Statistics from the Ministry of Agriculture’s Dairy Services Department revealed that milk intake by processors surged by 21% in the first quarter of 2024 to 25.07 million liters from 20.74 million liters in the comparative period.

Retail milk production also saw a notable 19% increase to 2.22 million liters in the first quarter of 2024, compared to 1.86 million liters in the same period of 2023, with an average output of 9.1 million liters.

March 2024 witnessed a 19% increase in milk production, reaching 8.96 million liters compared to 7.51 million liters in March last year.

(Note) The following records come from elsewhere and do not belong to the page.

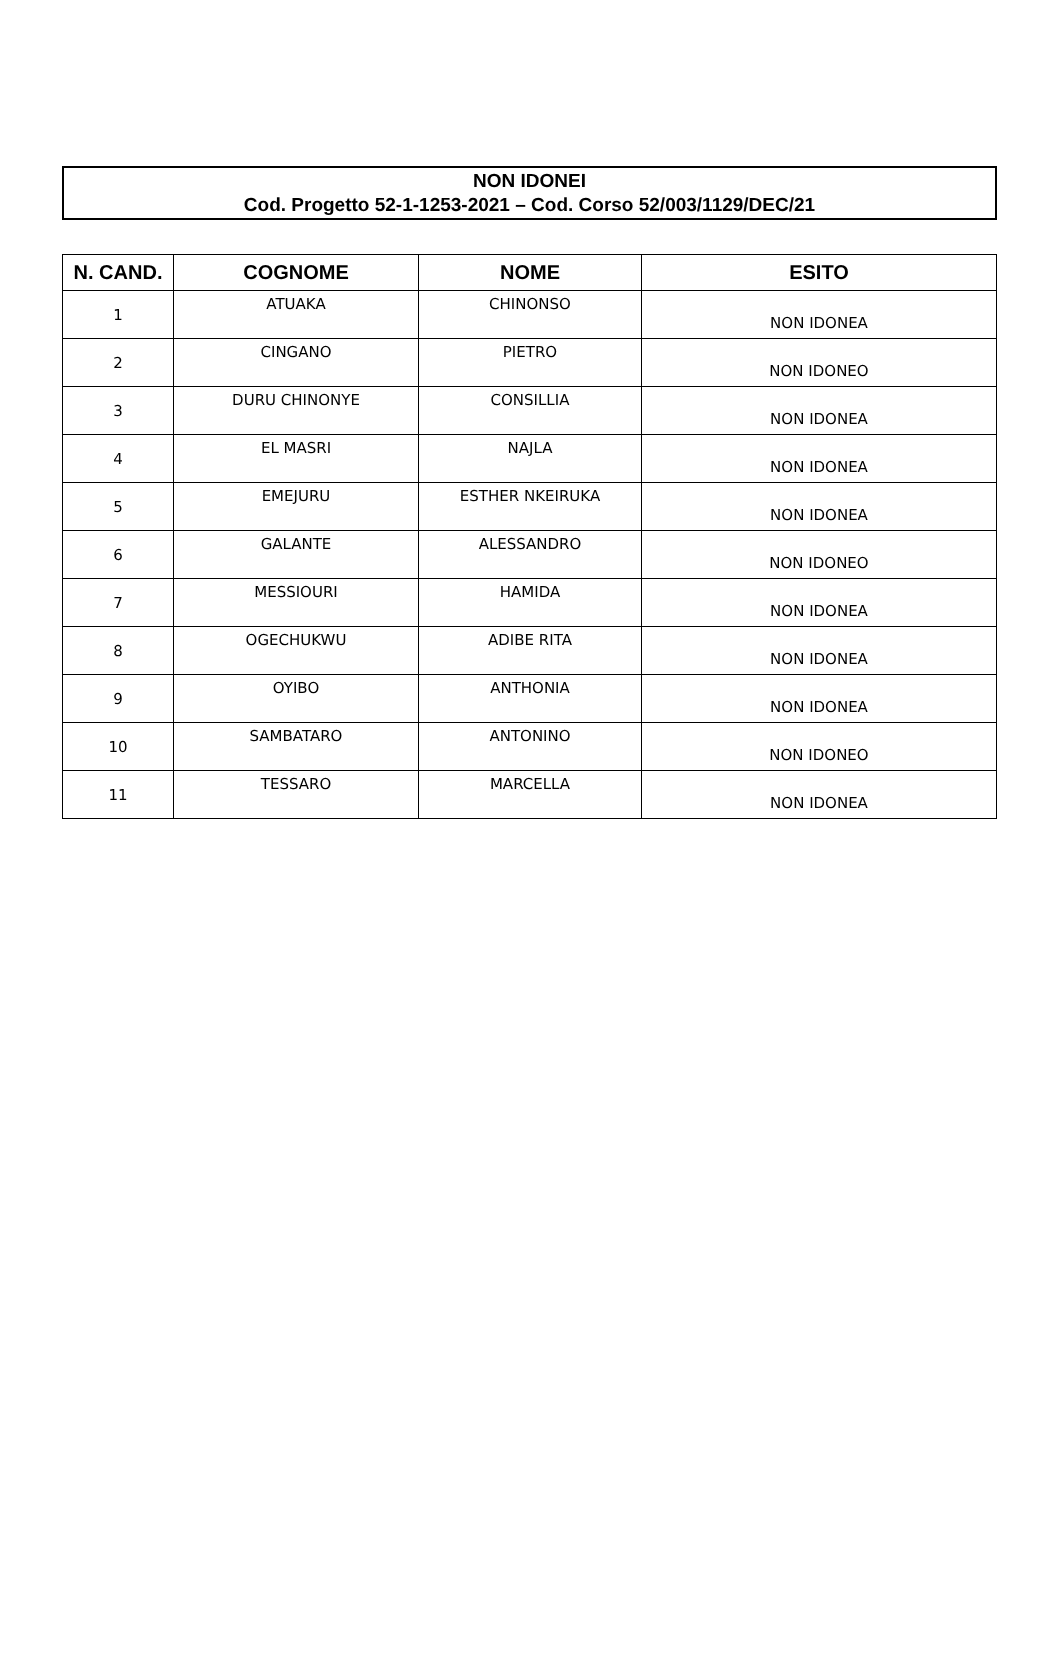NON IDONEI
Cod. Progetto 52-1-1253-2021 – Cod. Corso 52/003/1129/DEC/21
| N. CAND. | COGNOME | NOME | ESITO |
| --- | --- | --- | --- |
| 1 | ATUAKA | CHINONSO | NON IDONEA |
| 2 | CINGANO | PIETRO | NON IDONEO |
| 3 | DURU CHINONYE | CONSILLIA | NON IDONEA |
| 4 | EL MASRI | NAJLA | NON IDONEA |
| 5 | EMEJURU | ESTHER NKEIRUKA | NON IDONEA |
| 6 | GALANTE | ALESSANDRO | NON IDONEO |
| 7 | MESSIOURI | HAMIDA | NON IDONEA |
| 8 | OGECHUKWU | ADIBE RITA | NON IDONEA |
| 9 | OYIBO | ANTHONIA | NON IDONEA |
| 10 | SAMBATARO | ANTONINO | NON IDONEO |
| 11 | TESSARO | MARCELLA | NON IDONEA |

Moreover, January marked the highest milk output at 9.52 million liters. Despite this surge, Zimbabwe’s annual milk requirement stands at approximately 120 million liters, necessitating supplementation through imports.

In 2023, Zimbabwe’s milk production rose by 9% to 99.82 million liters from 91.39 million liters in 2022. Strategic government interventions, including the Presidential Silage Inputs Scheme, have played a crucial role in this growth trajectory.

The scheme aims to enhance the quality and quantity of livestock feed by providing subsidized silage inputs to farmers, ensuring a consistent and nutritious diet for dairy cows and subsequently increasing milk yields.

The success of the silage inputs scheme has been complemented by the European Union’s US$7 million funding facility to Zimbabwe under the Transforming Zimbabwe’s Dairy Value Chain project.

This initiative benefited small-to-medium-scale dairy farmers, providing 500 in-calf heifers in 2021 and contributing to the rising number of actively milked dairy cows across the country.

Currently, approximately 35,000 dairy cows are contributing to the increased production levels, a tangible outcome of these agricultural initiatives.

These interventions are aligned with Zimbabwe’s Livestock Recovery and Growth Plan, which aims to increase the national dairy herd from 19,000 in 2021 to 40,000 by 2025, highlighting the country’s commitment to revitalizing its dairy sector and ensuring food security.